Or, that’s what we men hope for. Too many women fall short of the mark. And I’ve changed. Those five bullet points are not things I hunger for so much anymore. Of them:

  • Domestic goddess–My house is clean. I keep it that way. The one friend who offered to clean it (in a skimpy French Maid costume even), waved a feather duster about in the air while she stood in the middle of the living room holding a Bud Light in the other hand and after a few seconds of furious waving, pronounced the job done and asked for another beer. She hasn’t been back.
  • Chef–It’s been a while since I’ve met a woman that can cook. I’ve worked as a dishwasher and line cook at points in my career. I’ve been trained by a CIA chef to do saute and prep. I can cook. I don’t need a cook.
  • Child Care–my son is 19. He’s beyond child care. When he gets lonely for home he goes to his Mom’s house.

* _AIM OF THE TASK_
In the text about the writer's changed wants, what was the friend in the French Maid costume holding in the hand that wasn't waving the feather duster? The records that follow come from a different source than the text.

* _DATA SECTION_
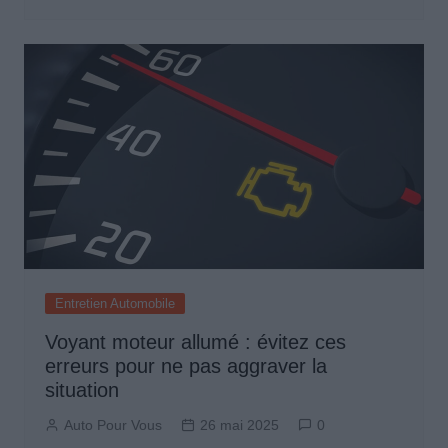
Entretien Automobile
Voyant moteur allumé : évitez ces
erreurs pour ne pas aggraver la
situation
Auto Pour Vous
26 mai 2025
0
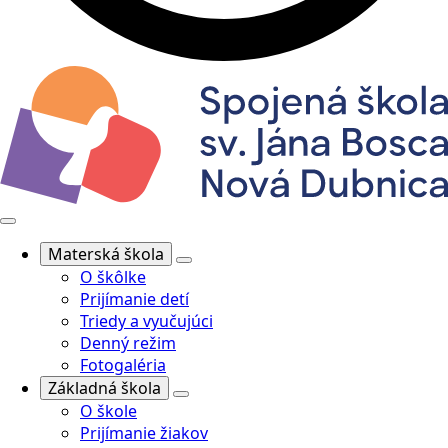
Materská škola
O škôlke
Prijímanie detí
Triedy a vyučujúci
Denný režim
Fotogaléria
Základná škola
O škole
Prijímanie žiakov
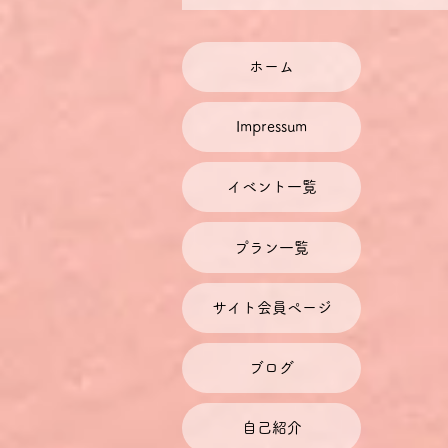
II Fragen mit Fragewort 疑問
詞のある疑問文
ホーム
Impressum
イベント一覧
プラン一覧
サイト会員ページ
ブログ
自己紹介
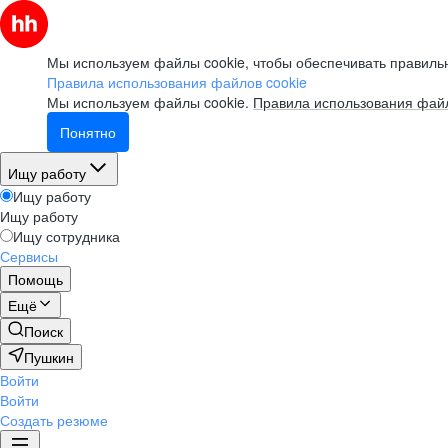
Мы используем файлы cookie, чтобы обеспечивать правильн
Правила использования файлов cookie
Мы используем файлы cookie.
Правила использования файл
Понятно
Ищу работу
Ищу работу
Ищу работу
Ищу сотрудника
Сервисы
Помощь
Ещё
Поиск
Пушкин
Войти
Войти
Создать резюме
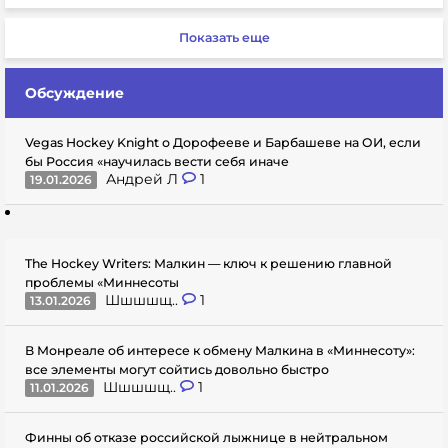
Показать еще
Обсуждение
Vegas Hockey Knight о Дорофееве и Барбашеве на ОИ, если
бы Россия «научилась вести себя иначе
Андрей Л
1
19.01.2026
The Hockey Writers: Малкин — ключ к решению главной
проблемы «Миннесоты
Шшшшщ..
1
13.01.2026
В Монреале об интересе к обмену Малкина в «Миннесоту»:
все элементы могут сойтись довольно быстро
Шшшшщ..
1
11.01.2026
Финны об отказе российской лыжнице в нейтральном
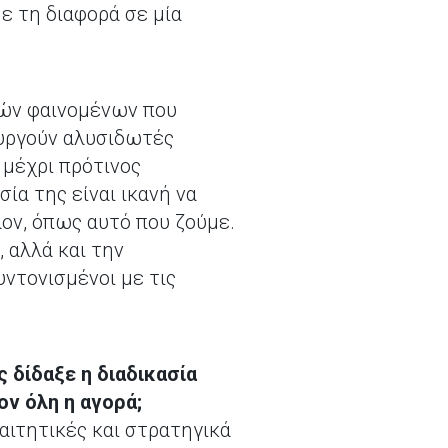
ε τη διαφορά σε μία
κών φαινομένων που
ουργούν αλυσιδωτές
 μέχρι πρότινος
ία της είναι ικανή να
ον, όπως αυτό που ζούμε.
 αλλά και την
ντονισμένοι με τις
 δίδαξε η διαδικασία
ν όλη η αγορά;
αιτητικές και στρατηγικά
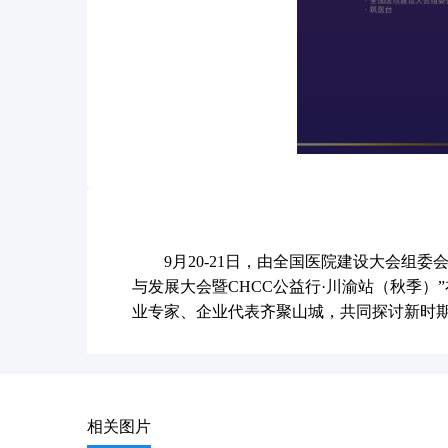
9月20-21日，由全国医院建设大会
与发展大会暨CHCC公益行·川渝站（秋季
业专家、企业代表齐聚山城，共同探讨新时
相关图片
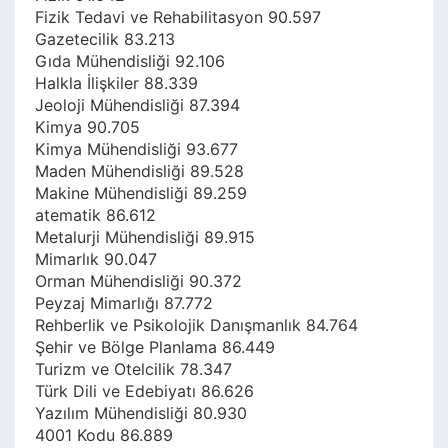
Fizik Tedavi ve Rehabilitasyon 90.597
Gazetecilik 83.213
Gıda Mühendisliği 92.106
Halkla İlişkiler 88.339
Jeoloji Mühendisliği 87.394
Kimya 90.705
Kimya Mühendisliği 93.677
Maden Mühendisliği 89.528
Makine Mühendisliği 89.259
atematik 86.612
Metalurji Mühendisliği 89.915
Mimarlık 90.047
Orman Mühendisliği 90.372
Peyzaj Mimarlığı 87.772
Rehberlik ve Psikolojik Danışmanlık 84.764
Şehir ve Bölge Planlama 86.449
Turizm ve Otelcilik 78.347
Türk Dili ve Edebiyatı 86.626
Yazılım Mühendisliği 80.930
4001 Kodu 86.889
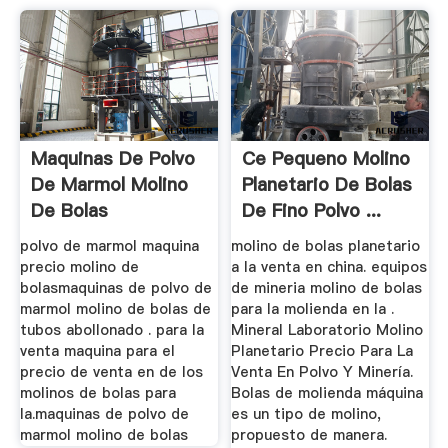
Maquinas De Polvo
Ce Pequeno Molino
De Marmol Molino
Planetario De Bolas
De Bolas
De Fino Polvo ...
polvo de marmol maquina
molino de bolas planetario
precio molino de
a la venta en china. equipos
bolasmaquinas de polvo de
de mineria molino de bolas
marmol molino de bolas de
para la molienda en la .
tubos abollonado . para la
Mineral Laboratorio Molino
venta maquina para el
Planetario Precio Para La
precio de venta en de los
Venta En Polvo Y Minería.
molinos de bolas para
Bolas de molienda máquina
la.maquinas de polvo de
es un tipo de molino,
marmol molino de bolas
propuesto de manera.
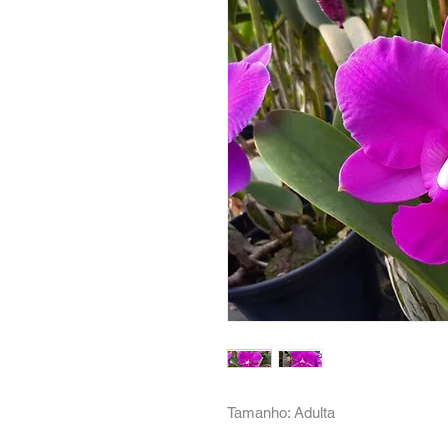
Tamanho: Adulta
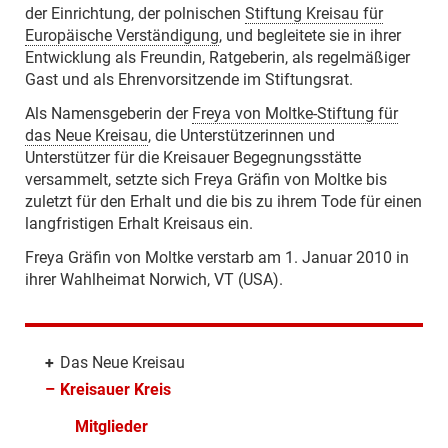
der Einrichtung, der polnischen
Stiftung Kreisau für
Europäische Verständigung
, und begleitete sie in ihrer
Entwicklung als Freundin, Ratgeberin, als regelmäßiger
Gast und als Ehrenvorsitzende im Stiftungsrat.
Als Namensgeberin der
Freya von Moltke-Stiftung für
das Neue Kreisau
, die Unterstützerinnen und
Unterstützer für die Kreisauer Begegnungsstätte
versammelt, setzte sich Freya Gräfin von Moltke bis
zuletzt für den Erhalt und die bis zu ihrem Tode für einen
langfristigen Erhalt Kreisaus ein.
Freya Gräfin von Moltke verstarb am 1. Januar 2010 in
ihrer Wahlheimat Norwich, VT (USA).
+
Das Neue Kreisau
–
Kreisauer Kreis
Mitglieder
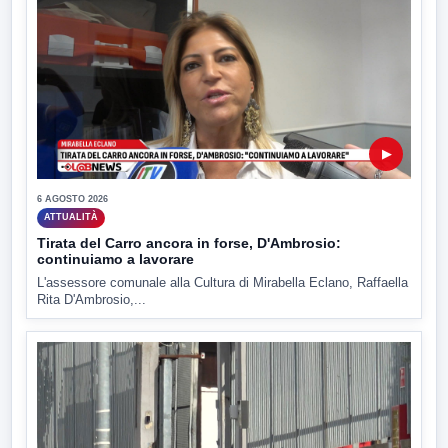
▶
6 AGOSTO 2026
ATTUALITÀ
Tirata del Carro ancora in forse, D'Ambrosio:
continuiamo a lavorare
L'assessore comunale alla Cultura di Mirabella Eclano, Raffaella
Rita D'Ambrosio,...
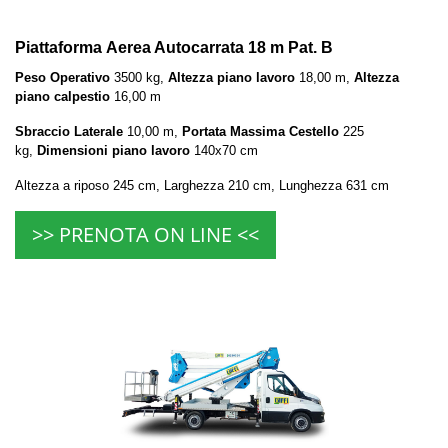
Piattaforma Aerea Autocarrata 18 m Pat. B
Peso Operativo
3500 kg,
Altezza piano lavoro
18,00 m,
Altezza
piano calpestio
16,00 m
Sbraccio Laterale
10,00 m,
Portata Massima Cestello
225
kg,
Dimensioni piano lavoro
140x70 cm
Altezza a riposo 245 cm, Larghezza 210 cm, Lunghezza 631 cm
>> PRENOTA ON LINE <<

* _REPLY TO THE TASK_
A Bud Light.